What is wrong with this C program?

Question

I just want to assign the value of pow to a variable, I've used this

#include<stdio.h>
#include<math.h>

int main( void )
{
int x;
int y;
int z;
x=10;
y=2;

z = pow(x,y);
printf ("%d" , &z);

return 0;
}

but in output I get -1076813284 , I am sorry, but I just started learning C and in every tutorial everyone just print the value of pow, like

printf("Value 3.05 ^ 1.98 = %lf", pow(3.05, 1.98));

and I don't know how to assign it to a variable

Answer 1

printf ("%d" , &z);

prints the address of z (*), not its value. printf("%d", z) prints the value.

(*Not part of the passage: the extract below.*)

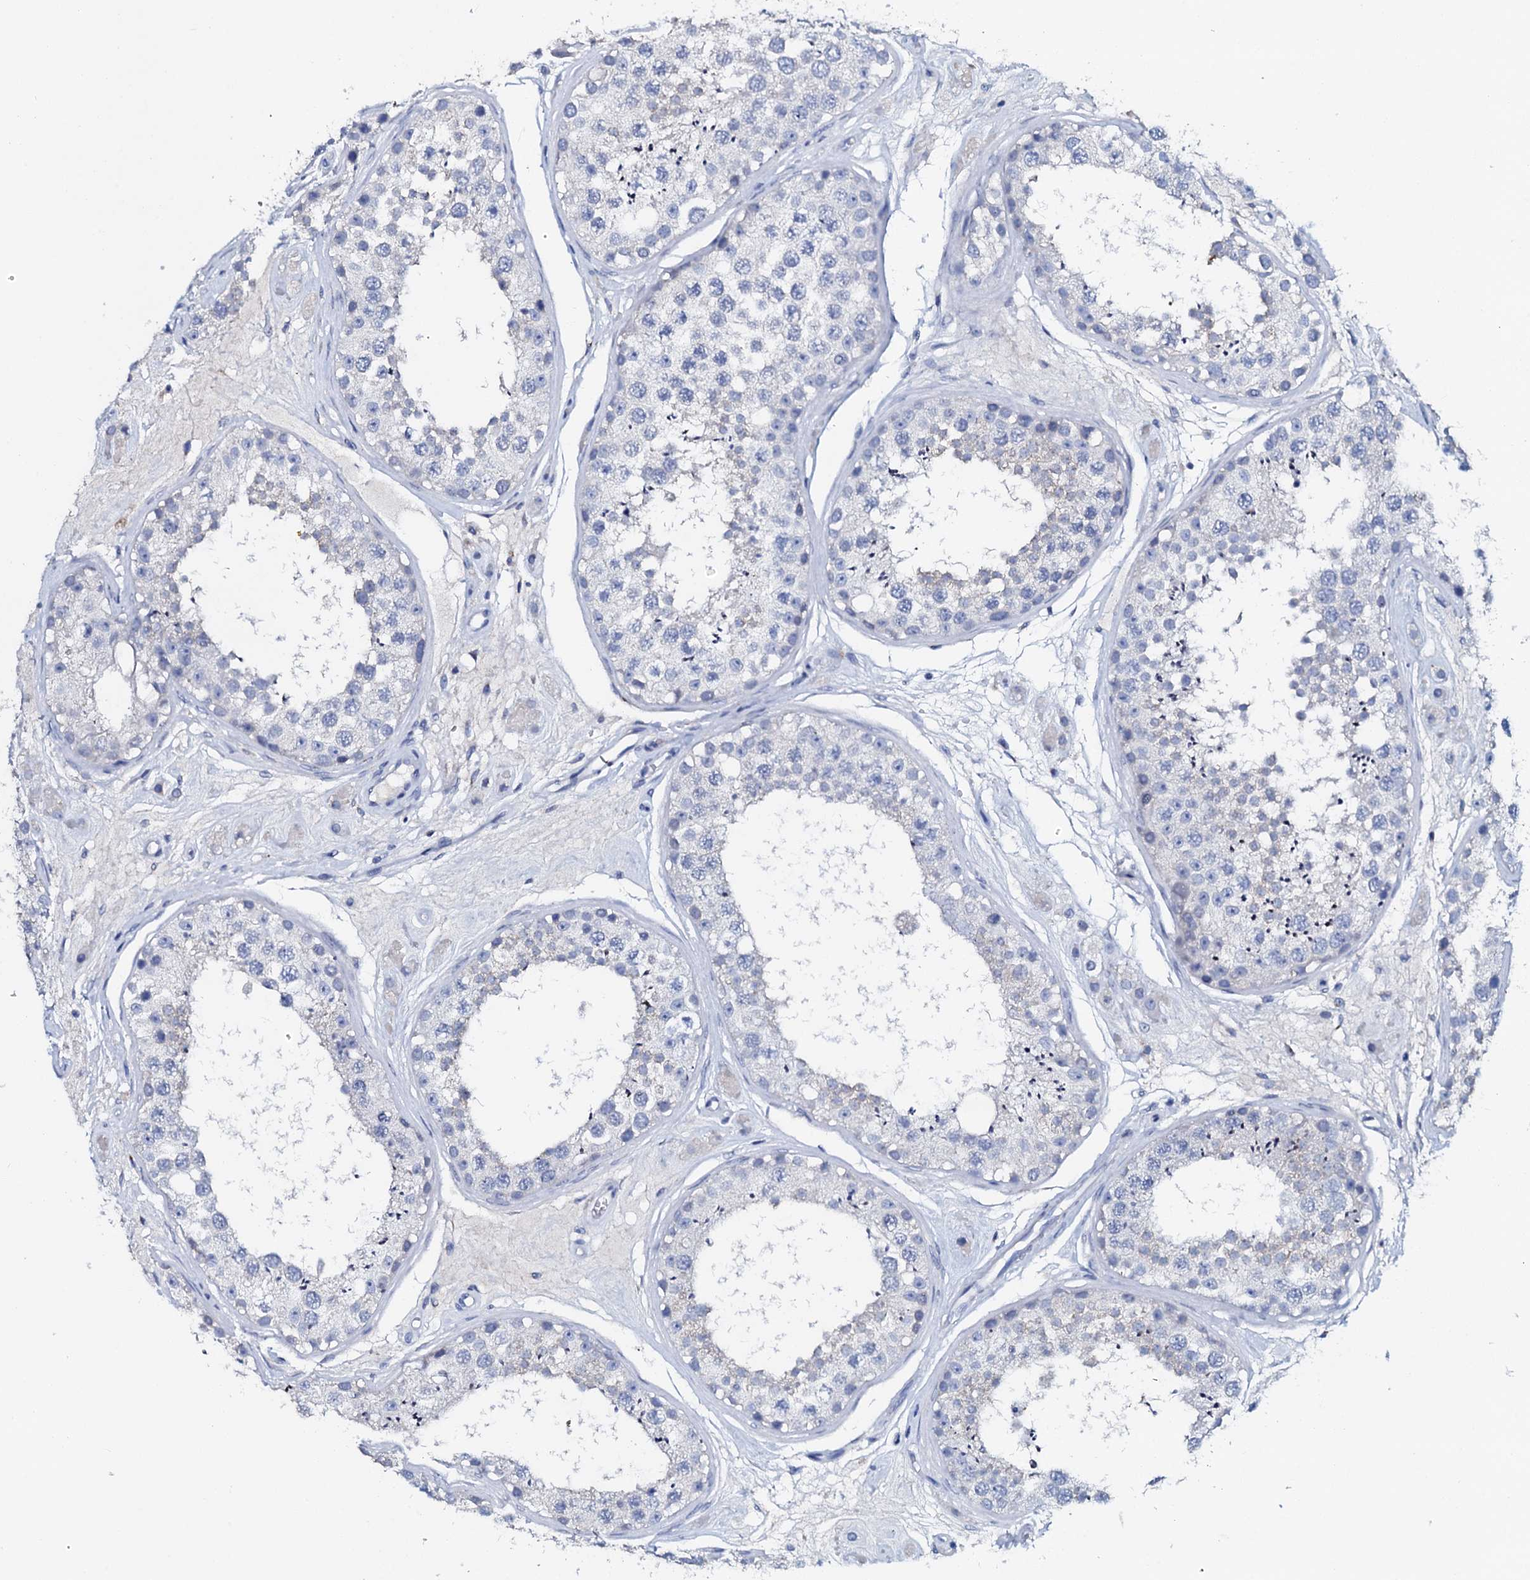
{"staining": {"intensity": "negative", "quantity": "none", "location": "none"}, "tissue": "testis", "cell_type": "Cells in seminiferous ducts", "image_type": "normal", "snomed": [{"axis": "morphology", "description": "Normal tissue, NOS"}, {"axis": "topography", "description": "Testis"}], "caption": "A high-resolution histopathology image shows immunohistochemistry staining of normal testis, which exhibits no significant positivity in cells in seminiferous ducts. (DAB (3,3'-diaminobenzidine) immunohistochemistry (IHC) visualized using brightfield microscopy, high magnification).", "gene": "AMER2", "patient": {"sex": "male", "age": 25}}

(*) Actually, the behavior is undefined and on a 64-bit CPU it will likely print half of the address.

Answer 2

&z is the address of the variable z. If you want to print out the value of z, then the code is simply

printf("%d", z);

You would use &z when reading a value into z, because scanf needs a pointer in order to modify your variable.

Answer 3

pow returns a double (and not a reference), you need to make your print statement:

printf ("%f" , z);

After changing z to a double:

double z;

Answer 4

pow returns double and it takes arguments of type double.

double pow(double x, double y)  

You need %f specifier in printf and also remove & from z.

Another way is to cast the return value of pow to int and use %d

int z = (int)pow(x, y);
printf ("%d" , z);